Nov 19, 2014 · 2 minutes

Senate Republicans have successfully used the specter of the so-called Islamic State to block the USA Freedom Act, which would have curtailed government surveillance and allowed companies to be more honest with consumers about data requests, nixing any hope of reform this session.

The USA Freedom Act was a last-ditch effort to push surveillance reform through before Republicans, who are widely expected to side with intelligence agencies instead of with American citizens and private businesses, take control of Congress with the next session.

The bill needed 60 votes to advance. It received 58 in its favor from Democrats, Independents, and four Republicans. The 41 votes against it were overwhelmingly made by Republicans, with Sen. Bill Nelson of Florida being the only Democrat who voted alongside the grand ol' party.

Here's how the Wall Street Journal describes the Republican opposition to the bill's advance:

Critics of the legislation said it hadn’t received proper consideration within the Senate and voiced concern that it could leave the country vulnerable to more attacks, citing the extremist group Islamic State, also known as ISIS or ISIL.

“Now is not the time to be considering legislation that takes away the exact tools we need to combat ISIL,” Senate Minority Leader Mitch McConnell (R., Ky.) said. This isn't the first time the government has used the threat of terrorism to expand or support the intelligence community's surveillance programs -- or their illegal torture programs -- and it's not even the first time those claims have been overblown or just flat-out dishonest, either.

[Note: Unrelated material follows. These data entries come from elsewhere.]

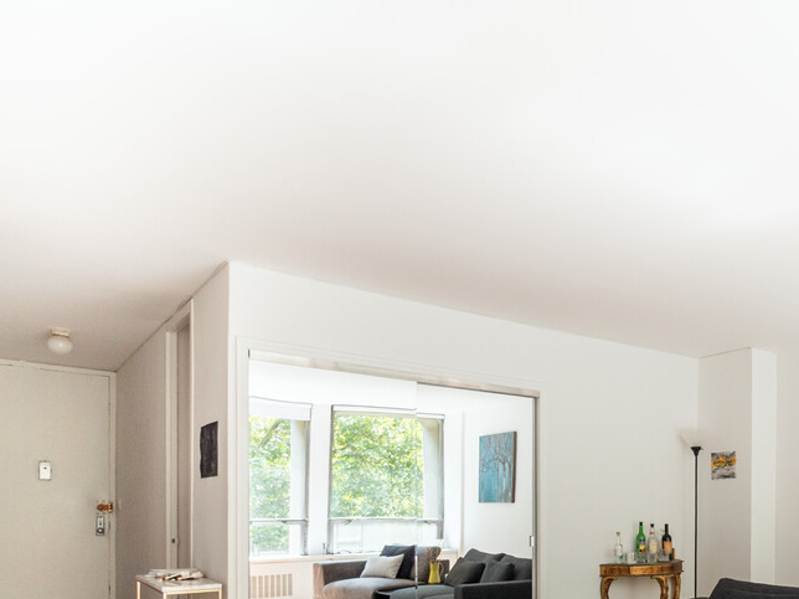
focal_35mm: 29
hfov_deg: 54.2
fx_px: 669
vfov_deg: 42.7
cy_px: 577
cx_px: 712
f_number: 4
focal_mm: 7
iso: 160
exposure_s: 1/80
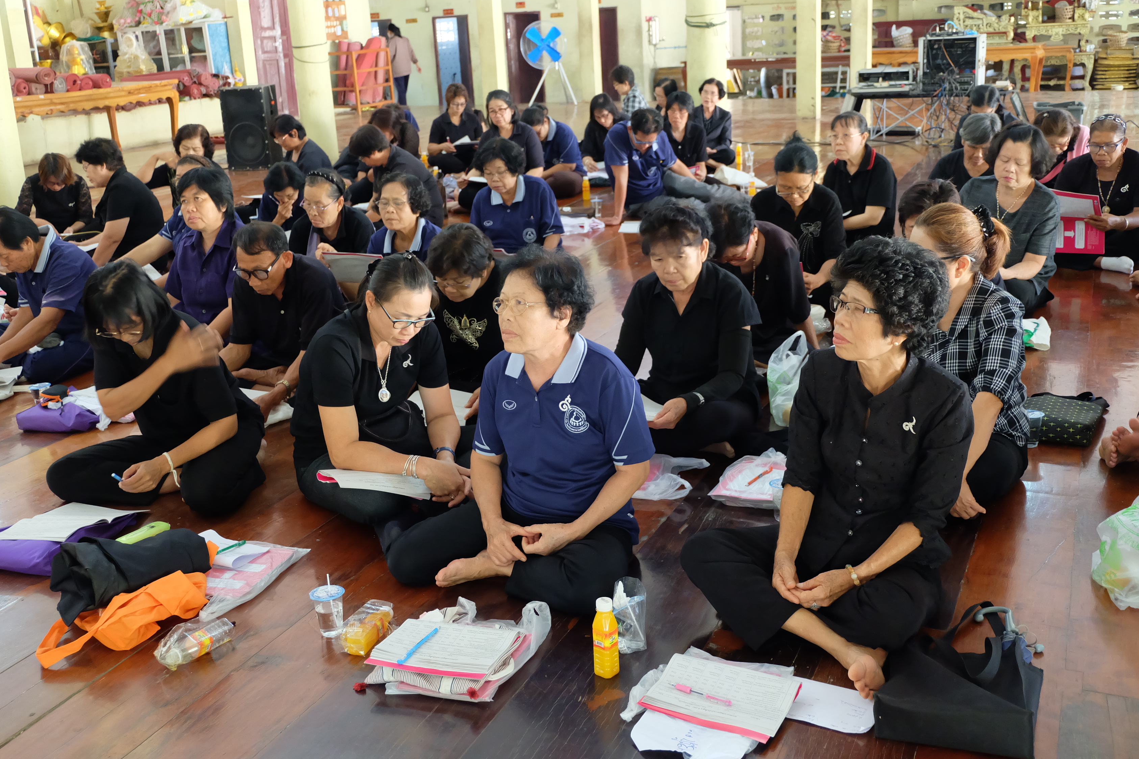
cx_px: 568
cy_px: 375
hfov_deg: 51.9
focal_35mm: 37
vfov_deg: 35.9
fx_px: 1171
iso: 3200
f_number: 4.2
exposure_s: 1/28
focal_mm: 24.3
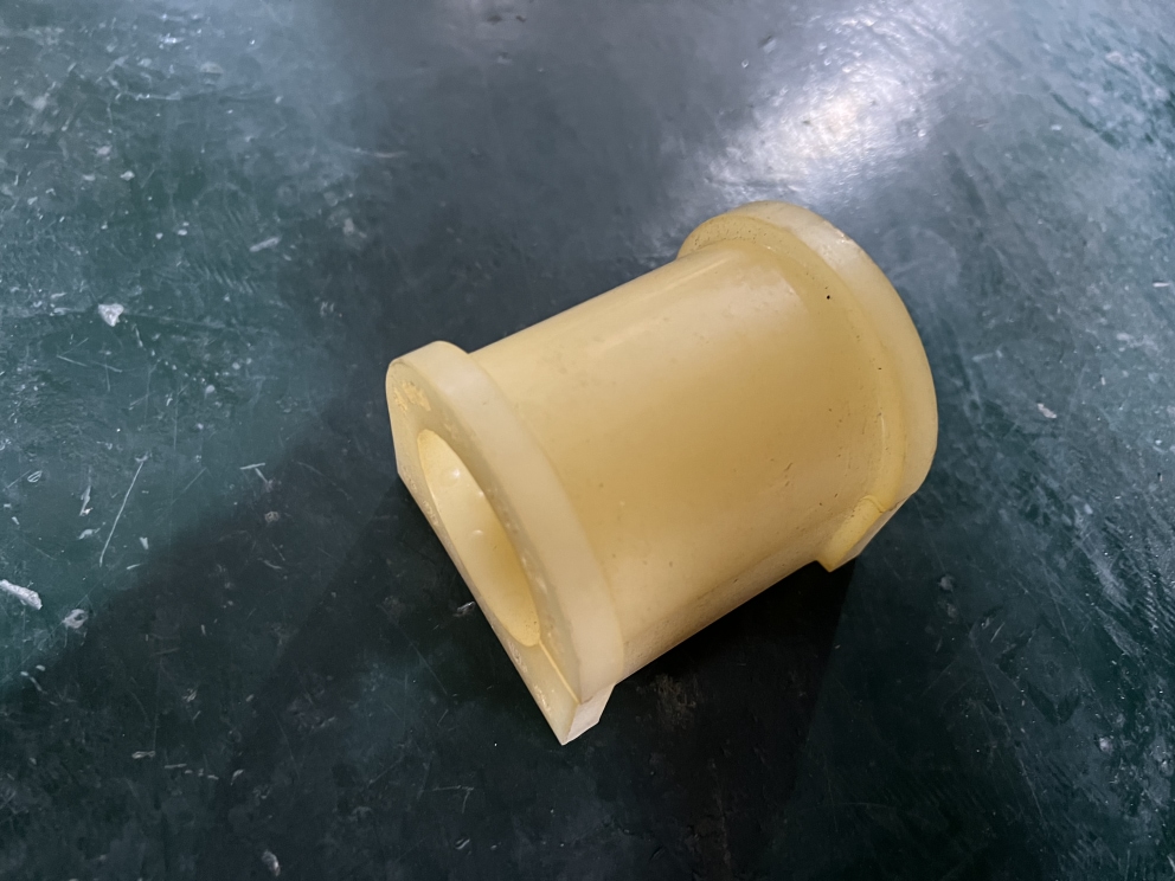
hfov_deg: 67.3
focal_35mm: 26
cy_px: 440
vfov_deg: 53.1
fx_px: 883
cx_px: 588
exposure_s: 1/33
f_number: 1.5
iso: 500
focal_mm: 5.7
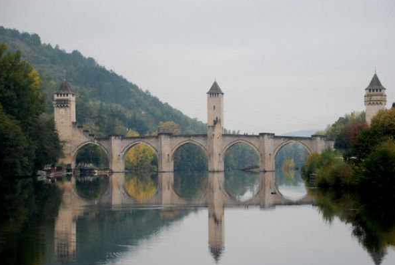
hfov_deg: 16.8
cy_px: 139
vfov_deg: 11.3
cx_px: 206
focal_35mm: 122
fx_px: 1336
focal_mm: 75
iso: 800
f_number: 5.3
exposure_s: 1/640
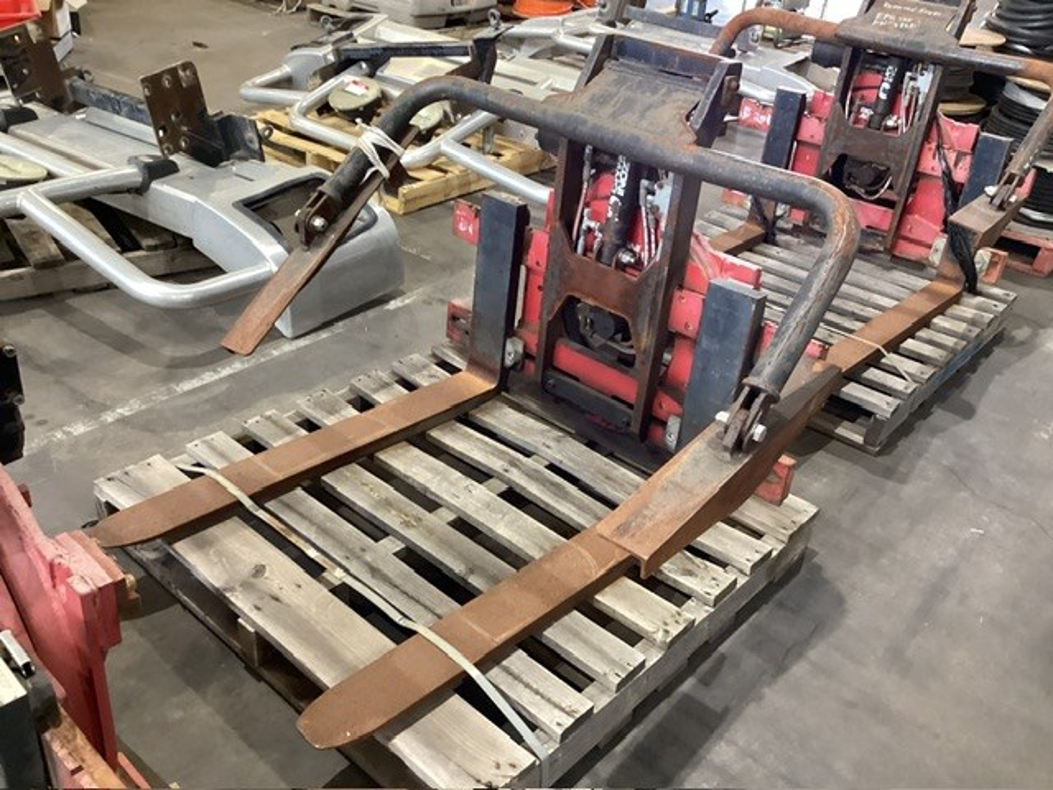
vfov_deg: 45.4
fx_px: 943
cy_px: 395
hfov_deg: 58.4
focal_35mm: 31
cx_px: 526
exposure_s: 1/33
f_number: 2.4
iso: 320
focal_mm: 3.3
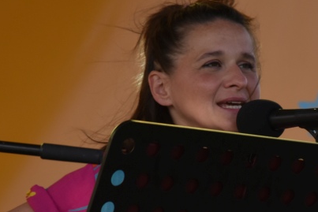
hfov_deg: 4.1
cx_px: 211
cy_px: 159
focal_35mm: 500
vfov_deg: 2.8
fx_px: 4418
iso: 400
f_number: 5.6
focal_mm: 140
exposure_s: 1/1250
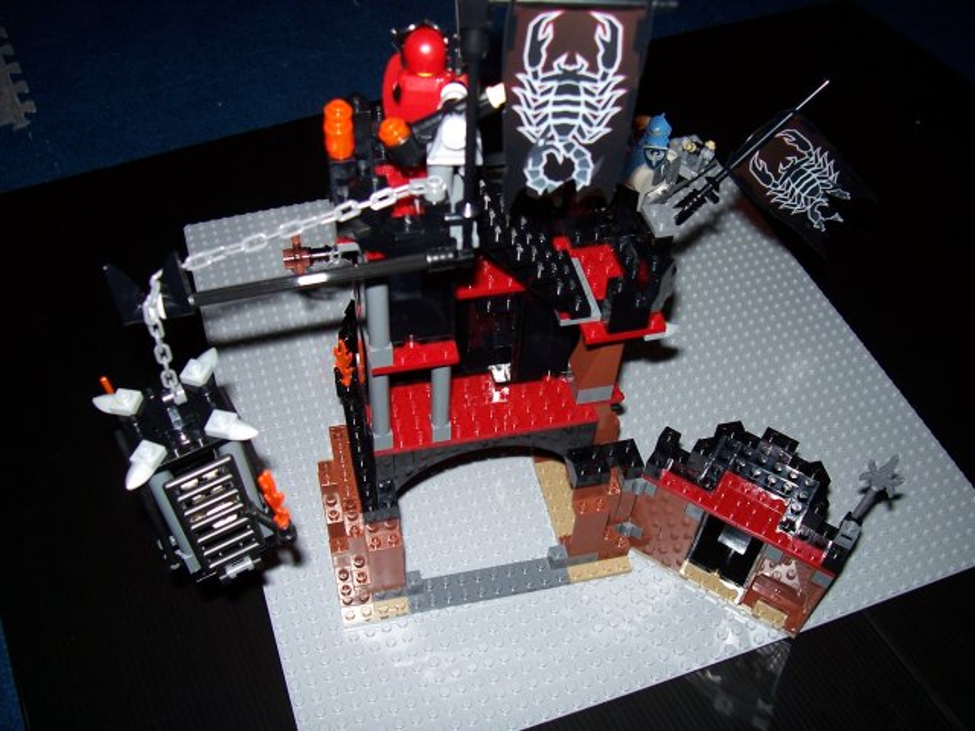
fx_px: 958
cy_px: 366
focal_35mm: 34
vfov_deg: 41.8
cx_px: 488
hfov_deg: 54.0
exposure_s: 1/60
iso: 80
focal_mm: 5.6
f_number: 2.7
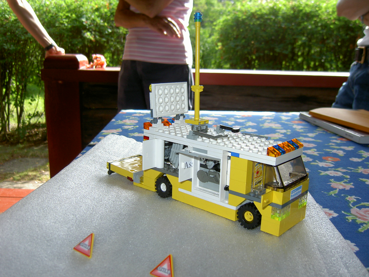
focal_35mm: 34
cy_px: 138
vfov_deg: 41.8
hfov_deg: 54.0
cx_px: 184
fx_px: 362
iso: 50
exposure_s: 1/125
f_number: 2.8
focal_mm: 5.6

As the New America Foundation reported after numerous officials claimed that NSA programs were responsible for stopping dozens of terrorist attacks after the programs were made public:

Surveillance of American phone metadata has had no discernible impact on preventing acts of terrorism and only the most marginal of impacts on preventing terrorist-related activity, such as fundraising for a terrorist group. Furthermore, our examination of the role of the database of U.S. citizens’ telephone metadata in the single plot the government uses to justify the importance of the program – that of Basaaly Moalin, a San Diego cabdriver who in 2007 and 2008 provided $8,500 to al-Shabaab, al-Qaeda’s affiliate in Somalia – calls into question the necessity of the Section 215 bulk collection program.
On the other end of the spectrum is the unlikelihood of the extremist group known as the Islamic State attacking the United States or other Western countries in the near future. Gen. Martin Dempsey, the chairman of the Joint Chiefs of Staff, said as much in August; Homeland Security secretary Jeh Johnson made a similar claim in September; and President Obama said in a speech made in September that intelligence agencies haven't identified a threat to the US.

All of which means that claims of an imminent attack on Western soil by the Islamic State or other extremist groups are overblown -- and even if they weren't, there's little the NSA can do to prevent those attacks now that it wouldn't be able to do if the USA Freedom Act was passed.